Goal of the exercise →
Below is a block of entries; repeat exactly the lines starting at the line that contains "q0 <= ram[addr0];" and ending at the line that contains "parameter AddressWidth = 32'd6;", both included.

Stored entries
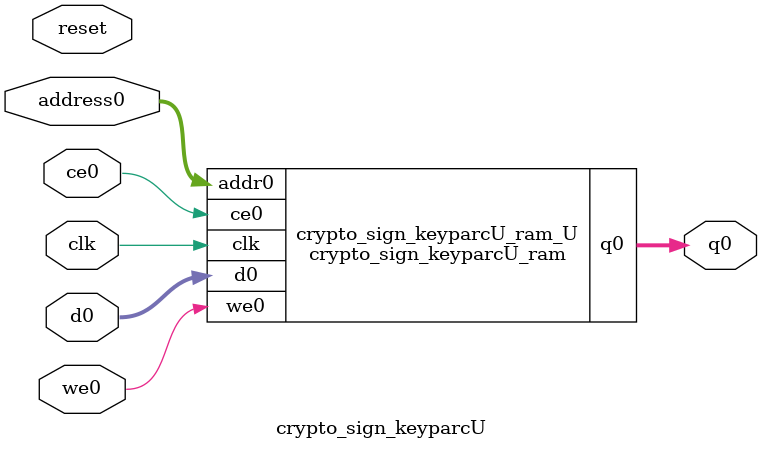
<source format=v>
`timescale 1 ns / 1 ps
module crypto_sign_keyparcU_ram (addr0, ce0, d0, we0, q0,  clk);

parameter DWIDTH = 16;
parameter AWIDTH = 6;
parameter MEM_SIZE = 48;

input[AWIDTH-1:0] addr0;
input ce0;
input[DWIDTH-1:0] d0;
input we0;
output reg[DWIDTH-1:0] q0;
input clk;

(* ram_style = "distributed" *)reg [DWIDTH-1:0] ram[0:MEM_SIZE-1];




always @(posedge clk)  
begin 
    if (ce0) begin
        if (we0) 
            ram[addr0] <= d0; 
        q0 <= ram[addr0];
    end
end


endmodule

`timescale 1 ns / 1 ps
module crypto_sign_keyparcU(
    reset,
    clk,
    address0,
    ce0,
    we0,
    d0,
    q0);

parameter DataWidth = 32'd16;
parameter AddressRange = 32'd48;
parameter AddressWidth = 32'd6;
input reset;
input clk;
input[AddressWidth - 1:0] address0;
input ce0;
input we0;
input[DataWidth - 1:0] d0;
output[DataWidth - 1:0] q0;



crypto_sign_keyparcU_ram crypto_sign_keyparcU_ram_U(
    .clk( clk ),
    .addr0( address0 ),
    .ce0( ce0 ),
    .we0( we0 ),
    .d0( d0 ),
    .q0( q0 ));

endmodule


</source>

...

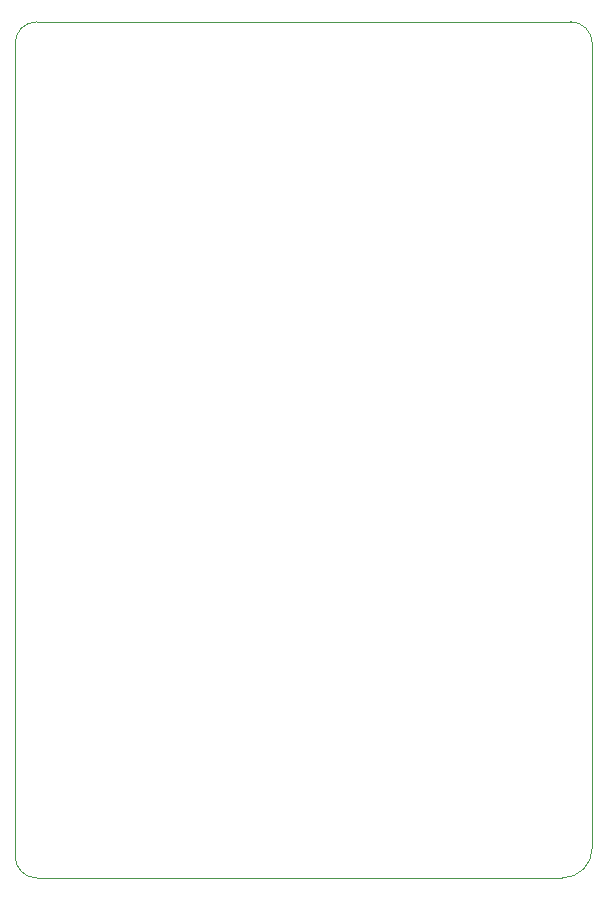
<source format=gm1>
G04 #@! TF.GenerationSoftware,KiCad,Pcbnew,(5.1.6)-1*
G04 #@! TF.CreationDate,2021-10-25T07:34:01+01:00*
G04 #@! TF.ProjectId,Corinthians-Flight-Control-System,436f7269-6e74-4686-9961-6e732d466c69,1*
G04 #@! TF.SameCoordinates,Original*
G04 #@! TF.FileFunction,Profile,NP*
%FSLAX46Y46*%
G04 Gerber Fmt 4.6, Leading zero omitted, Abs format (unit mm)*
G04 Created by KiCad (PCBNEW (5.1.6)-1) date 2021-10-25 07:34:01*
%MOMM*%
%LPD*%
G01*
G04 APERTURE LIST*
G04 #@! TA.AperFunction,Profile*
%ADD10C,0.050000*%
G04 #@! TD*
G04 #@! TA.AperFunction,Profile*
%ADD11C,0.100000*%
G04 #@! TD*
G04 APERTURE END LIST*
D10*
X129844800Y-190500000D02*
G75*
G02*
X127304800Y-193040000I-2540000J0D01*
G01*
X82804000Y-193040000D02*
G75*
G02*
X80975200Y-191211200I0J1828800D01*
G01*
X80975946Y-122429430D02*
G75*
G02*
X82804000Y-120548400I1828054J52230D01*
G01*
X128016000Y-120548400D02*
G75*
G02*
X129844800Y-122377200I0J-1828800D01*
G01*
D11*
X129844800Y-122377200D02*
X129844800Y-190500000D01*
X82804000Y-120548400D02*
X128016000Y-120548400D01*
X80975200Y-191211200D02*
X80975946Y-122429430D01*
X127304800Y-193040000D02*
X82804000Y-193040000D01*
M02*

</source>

Exercise answer →
        q0 <= ram[addr0];
    end
end


endmodule

`timescale 1 ns / 1 ps
module crypto_sign_keyparcU(
    reset,
    clk,
    address0,
    ce0,
    we0,
    d0,
    q0);

parameter DataWidth = 32'd16;
parameter AddressRange = 32'd48;
parameter AddressWidth = 32'd6;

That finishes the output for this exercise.